-- Given entries --
/---
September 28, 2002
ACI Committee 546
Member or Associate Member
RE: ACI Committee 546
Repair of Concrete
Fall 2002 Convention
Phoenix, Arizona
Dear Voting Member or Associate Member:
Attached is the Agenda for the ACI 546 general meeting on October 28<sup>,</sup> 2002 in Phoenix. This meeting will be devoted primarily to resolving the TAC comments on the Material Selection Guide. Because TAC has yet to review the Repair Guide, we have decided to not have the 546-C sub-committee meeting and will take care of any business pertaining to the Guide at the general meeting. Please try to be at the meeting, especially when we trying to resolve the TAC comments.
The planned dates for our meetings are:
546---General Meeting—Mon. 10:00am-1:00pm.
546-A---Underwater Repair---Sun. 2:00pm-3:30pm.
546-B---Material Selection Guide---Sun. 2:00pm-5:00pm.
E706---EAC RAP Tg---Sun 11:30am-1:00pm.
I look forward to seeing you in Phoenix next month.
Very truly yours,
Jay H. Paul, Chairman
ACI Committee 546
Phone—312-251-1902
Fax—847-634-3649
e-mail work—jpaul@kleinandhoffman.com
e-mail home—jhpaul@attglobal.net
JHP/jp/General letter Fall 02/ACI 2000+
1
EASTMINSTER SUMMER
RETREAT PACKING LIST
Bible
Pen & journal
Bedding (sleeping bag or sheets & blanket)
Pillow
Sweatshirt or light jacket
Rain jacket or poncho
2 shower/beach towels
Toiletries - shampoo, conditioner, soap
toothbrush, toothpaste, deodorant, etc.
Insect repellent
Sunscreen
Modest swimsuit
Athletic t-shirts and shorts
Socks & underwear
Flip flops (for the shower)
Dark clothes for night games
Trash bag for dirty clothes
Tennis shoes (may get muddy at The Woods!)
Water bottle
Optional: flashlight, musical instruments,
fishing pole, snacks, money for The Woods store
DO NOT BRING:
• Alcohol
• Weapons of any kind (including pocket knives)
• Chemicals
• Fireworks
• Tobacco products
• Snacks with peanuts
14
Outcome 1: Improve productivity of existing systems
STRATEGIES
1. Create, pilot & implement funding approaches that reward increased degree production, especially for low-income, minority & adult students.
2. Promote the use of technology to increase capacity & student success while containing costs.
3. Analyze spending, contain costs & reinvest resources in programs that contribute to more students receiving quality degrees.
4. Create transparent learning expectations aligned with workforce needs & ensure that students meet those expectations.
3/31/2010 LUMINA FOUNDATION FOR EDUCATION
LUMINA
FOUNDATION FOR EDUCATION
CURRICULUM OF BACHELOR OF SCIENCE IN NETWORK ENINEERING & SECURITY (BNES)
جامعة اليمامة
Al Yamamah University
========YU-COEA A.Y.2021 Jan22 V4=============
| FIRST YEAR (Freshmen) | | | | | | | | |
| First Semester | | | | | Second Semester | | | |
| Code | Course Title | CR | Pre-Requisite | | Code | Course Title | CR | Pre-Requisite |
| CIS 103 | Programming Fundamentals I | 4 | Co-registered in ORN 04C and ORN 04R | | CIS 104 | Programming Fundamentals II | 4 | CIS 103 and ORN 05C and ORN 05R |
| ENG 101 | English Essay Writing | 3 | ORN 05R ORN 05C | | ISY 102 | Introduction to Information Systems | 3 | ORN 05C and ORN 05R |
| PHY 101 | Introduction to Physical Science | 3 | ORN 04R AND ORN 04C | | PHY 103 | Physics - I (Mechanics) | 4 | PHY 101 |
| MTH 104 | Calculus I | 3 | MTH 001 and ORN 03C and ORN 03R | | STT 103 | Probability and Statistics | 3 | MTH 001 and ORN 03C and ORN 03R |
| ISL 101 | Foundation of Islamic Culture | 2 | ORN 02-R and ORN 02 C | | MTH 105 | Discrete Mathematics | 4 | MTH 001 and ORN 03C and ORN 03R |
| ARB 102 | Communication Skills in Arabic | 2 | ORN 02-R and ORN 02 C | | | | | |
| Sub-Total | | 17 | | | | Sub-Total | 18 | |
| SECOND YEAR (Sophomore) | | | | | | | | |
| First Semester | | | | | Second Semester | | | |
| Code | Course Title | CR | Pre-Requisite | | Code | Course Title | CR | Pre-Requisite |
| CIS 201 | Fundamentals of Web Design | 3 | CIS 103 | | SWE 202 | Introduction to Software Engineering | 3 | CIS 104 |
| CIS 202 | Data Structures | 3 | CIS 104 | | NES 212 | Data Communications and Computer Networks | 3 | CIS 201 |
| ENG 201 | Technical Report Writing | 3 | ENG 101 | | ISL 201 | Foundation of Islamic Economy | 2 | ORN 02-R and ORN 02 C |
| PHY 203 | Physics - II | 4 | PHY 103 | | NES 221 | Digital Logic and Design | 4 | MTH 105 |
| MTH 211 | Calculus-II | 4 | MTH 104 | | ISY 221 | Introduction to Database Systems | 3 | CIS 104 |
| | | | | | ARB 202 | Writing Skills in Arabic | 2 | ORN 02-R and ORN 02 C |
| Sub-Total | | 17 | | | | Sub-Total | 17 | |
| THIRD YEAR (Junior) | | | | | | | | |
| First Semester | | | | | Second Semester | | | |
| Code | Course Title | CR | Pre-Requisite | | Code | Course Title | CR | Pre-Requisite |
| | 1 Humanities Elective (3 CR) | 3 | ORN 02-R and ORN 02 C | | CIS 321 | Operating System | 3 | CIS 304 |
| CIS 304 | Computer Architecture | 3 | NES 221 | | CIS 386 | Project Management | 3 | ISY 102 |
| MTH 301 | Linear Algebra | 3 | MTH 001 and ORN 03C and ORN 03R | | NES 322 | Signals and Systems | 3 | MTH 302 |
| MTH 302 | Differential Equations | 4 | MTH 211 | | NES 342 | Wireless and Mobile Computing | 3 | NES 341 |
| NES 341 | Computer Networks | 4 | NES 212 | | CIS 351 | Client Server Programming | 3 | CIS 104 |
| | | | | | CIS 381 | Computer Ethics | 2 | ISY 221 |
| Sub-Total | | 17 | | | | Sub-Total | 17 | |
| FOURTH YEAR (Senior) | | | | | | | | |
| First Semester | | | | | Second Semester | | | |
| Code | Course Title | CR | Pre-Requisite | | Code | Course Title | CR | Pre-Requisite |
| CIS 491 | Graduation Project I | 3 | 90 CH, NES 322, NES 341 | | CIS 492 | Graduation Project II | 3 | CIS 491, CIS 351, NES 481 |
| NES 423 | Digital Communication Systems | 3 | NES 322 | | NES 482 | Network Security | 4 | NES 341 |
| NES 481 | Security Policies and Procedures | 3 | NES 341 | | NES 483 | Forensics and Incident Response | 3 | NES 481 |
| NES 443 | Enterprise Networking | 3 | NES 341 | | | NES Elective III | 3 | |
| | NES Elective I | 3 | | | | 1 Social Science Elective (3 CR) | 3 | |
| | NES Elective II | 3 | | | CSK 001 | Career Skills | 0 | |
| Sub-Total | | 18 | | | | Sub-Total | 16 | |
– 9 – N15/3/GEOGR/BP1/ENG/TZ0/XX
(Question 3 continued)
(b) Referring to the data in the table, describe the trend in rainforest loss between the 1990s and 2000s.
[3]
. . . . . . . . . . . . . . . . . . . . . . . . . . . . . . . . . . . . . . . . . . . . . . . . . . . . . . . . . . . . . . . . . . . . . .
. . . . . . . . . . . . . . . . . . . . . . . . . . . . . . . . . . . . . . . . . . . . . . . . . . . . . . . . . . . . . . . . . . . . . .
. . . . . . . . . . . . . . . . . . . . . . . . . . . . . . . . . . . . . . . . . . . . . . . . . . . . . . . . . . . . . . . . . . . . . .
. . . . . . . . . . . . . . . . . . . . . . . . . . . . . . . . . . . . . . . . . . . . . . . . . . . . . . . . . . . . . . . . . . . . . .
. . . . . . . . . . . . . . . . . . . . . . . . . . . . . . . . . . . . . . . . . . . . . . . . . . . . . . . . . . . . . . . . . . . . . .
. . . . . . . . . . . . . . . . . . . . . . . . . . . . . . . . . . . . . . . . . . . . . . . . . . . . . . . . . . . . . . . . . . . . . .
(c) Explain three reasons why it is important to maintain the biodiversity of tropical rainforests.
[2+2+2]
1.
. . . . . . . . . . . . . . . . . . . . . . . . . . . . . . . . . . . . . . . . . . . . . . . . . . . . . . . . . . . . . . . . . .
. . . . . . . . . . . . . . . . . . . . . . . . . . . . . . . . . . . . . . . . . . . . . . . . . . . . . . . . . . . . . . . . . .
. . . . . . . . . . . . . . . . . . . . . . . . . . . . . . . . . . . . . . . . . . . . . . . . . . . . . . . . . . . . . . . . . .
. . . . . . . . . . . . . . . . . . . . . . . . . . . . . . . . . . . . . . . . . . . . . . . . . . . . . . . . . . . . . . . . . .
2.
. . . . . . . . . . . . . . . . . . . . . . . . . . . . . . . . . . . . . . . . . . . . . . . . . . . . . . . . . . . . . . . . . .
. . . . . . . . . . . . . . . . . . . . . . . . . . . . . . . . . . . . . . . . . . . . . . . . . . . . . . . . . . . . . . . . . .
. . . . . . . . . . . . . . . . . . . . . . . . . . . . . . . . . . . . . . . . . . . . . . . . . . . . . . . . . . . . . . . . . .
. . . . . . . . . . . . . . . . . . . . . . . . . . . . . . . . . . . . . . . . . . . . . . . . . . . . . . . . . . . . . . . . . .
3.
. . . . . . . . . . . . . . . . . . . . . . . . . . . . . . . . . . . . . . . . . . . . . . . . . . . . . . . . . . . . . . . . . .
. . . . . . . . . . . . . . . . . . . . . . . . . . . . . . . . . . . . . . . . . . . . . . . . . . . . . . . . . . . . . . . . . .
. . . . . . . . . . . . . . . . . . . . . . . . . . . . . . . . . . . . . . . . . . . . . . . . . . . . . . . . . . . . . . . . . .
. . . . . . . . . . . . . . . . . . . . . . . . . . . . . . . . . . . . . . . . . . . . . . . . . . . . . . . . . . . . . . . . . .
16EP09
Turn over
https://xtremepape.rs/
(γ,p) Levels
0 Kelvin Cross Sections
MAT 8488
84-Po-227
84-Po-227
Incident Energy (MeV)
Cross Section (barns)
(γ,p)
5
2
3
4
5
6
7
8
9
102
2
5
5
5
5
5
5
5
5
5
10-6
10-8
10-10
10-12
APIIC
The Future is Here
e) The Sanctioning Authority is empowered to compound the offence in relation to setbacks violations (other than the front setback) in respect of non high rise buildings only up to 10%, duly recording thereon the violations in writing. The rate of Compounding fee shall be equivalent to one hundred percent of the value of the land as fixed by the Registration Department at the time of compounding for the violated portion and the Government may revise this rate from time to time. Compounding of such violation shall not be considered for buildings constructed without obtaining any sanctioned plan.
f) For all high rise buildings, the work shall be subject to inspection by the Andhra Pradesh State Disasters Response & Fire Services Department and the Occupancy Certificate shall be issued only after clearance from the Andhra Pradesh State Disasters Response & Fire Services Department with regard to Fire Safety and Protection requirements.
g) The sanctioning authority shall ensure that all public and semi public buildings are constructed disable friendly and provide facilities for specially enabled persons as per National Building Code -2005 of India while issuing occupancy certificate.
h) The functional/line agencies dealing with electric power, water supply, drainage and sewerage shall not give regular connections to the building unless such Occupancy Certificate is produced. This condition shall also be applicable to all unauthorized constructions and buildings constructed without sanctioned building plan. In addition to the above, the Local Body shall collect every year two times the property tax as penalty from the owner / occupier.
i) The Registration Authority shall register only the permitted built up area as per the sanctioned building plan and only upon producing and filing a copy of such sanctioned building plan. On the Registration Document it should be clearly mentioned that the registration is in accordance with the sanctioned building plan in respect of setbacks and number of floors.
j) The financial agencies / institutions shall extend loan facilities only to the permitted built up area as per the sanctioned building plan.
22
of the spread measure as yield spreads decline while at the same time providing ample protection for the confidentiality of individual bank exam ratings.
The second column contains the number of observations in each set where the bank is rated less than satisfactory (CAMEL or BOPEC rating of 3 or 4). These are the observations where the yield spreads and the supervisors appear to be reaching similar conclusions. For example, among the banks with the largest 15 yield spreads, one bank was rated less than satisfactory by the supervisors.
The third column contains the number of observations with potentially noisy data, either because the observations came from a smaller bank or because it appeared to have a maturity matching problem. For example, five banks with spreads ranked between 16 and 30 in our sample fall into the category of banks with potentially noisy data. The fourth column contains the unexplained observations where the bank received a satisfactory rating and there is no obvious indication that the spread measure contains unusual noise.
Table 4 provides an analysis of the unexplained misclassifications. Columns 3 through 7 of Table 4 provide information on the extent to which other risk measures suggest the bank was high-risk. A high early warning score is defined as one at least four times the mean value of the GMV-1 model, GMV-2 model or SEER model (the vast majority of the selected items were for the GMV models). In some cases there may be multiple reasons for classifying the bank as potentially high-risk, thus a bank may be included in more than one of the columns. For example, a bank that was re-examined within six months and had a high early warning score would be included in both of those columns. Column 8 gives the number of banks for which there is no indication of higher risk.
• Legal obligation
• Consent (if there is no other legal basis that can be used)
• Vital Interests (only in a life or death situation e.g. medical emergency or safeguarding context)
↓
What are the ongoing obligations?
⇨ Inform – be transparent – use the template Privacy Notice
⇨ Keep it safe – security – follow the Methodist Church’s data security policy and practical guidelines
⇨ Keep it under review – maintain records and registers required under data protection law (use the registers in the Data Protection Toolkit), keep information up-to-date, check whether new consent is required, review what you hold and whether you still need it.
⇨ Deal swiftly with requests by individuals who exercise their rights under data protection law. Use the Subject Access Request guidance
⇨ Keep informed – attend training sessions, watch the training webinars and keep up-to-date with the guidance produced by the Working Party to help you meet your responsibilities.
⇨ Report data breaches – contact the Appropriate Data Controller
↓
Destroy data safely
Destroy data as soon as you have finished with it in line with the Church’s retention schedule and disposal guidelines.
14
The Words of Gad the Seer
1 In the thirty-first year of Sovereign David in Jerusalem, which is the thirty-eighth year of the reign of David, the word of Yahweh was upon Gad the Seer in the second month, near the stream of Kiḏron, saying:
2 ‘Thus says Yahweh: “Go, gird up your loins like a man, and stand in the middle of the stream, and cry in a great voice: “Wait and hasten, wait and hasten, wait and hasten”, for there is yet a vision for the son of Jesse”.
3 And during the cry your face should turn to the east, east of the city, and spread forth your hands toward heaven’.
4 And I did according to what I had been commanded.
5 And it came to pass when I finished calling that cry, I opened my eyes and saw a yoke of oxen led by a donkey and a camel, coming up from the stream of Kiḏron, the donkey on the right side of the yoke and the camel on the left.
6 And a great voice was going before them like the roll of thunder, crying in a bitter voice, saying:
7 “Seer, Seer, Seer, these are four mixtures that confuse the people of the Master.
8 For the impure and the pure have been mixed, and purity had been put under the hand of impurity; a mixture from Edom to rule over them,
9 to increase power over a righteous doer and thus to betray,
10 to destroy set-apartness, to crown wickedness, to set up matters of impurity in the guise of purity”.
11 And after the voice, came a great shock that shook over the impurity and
\---
-- Assigned task --
Whenever the word "Response" appears in a line of the listing, report that line.

-- Answer area --
| NES 481 | Security Policies and Procedures | 3 | NES 341 | | NES 483 | Forensics and Incident Response | 3 | NES 481 |
f) For all high rise buildings, the work shall be subject to inspection by the Andhra Pradesh State Disasters Response & Fire Services Department and the Occupancy Certificate shall be issued only after clearance from the Andhra Pradesh State Disasters Response & Fire Services Department with regard to Fire Safety and Protection requirements.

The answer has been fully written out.